It’s a curious thing, to me, why people read about food. Food isn’t something you read about, it’s something you eat. You can’t experience food by reading about it, the same way you can’t experience the squishy, hot sand on your feet by looking at a picture of a beach or the crusty, hard calluses on your fingers by watching a video of a guitarist. Still people look at pictures of beaches and watch videos of guitarists. I am guilty of living to eat more than eating to live, I cook professionally and I dine playfully. But despite my love for all things food, even I don’t particularly enjoy reading about food.
Restaurant reviews are to find out if you should eat there. Why not read the menu? Well the menu is just like a product description in a brochure. Of course it’s going to sound good; the people who wrote it are paid to make sure it does. Food critics and restaurant reviewers are paid to do the same thing but without bias. They will condemn as easily as praise, sometimes with increased enthusiasm, because it’s fun to write and to read. Either way, all too soon, I want to abandon ship. I am a tough critic, not because I have an extraordinarily sensitive palette or unusually high expectations, but because I grow bored of things quicker than I can finish eating them. I know that if a dish or a meal retains my interest, it’s noteworthy. No amount of food writing, biased or not, can tell me if a dish can do that.
Like a movie critic walking into a movie without knowing the title or cast or watching a trailer, you’ll never have a more raw encounter than dining with no more information than what your past experiences have provided. Then fill in the blanks as you go.

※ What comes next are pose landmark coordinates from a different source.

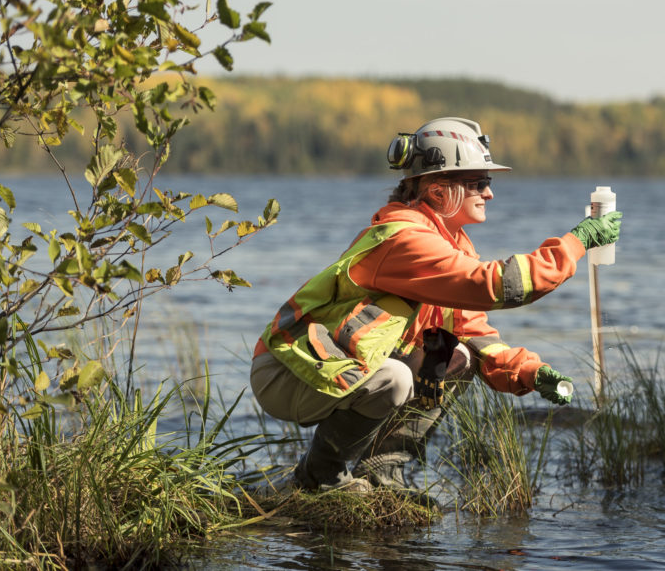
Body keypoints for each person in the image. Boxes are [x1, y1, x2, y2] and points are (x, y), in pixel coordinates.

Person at [250, 117, 622, 494]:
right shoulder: (405, 240)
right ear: (438, 190)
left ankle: (382, 471)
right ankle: (319, 475)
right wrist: (575, 244)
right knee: (396, 379)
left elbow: (476, 336)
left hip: (330, 366)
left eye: (487, 183)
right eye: (479, 183)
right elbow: (495, 286)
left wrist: (531, 372)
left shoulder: (449, 246)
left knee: (455, 357)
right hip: (285, 372)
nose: (489, 194)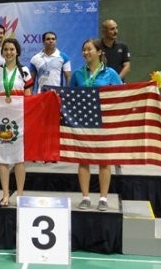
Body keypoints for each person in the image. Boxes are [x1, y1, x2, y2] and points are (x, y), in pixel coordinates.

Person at [69, 39, 123, 211]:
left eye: (89, 49)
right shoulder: (78, 74)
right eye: (83, 50)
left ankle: (103, 198)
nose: (85, 52)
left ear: (99, 52)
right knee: (83, 160)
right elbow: (69, 97)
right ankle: (85, 197)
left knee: (104, 161)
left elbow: (121, 95)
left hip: (105, 121)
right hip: (83, 121)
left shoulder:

Cookbooks are also a practical tool to learn from but the ingredients list is often enough to work with. No method. No instruction. No fluff. Just the ingredients saying, “We are good together so make it work.” And have fun! You need to approach it with a little more knowledge and technique up front, but you will become more innately aware of the ingredients and what to do with them. It’s a wonderfully spontaneous way to connect with food and it can be a hell of a lot more fun than following directions.
Other kinds of food writing are fascinating. Bourdain exposes the cutthroat chaos that is commercial kitchens. Nestle analyzes the great dilemma that is one’s food choices. Pollan uncovers the truth behind industrial and commercial food production. This writing has merit. It can open your eyes to things you may never have known and wouldn’t know just by eating or cooking or buying. The dedication and passion that restaurant cooks must have, for example, might inspire you. But the fact that a free-range chicken still spends most of its life in confinement, on the other hand, might dishearten you. Positive or negative, it alters your impressions. I learn about food every day and am better at what I do as a result, but my personal eating and cooking is often done with some of that knowledge left under the table, so to speak, for the sake of my own joy and pleasure. I’m not going to let the knowledge that McDonald’s food is shit for my body get in the way of my enjoyment of it when I do choose to indulge.
When it comes down to it, I’m interested in food, so I eat it. I want to discover it, so I cook it. There is value in food writing and there is value in reading it, and I do write it and I do read it. But there is considerably more value in experiencing it. The reality is that what someone says or writes about an experience is never as valuable as the experience itself. So I intend to experience them myself as much as humanly possible.
It’s still a curious thing, to me, why people might spend their time reading about food more than they spend their time truly experiencing it. The real challenge is to read enough to know what’s out there but then put the book down and go.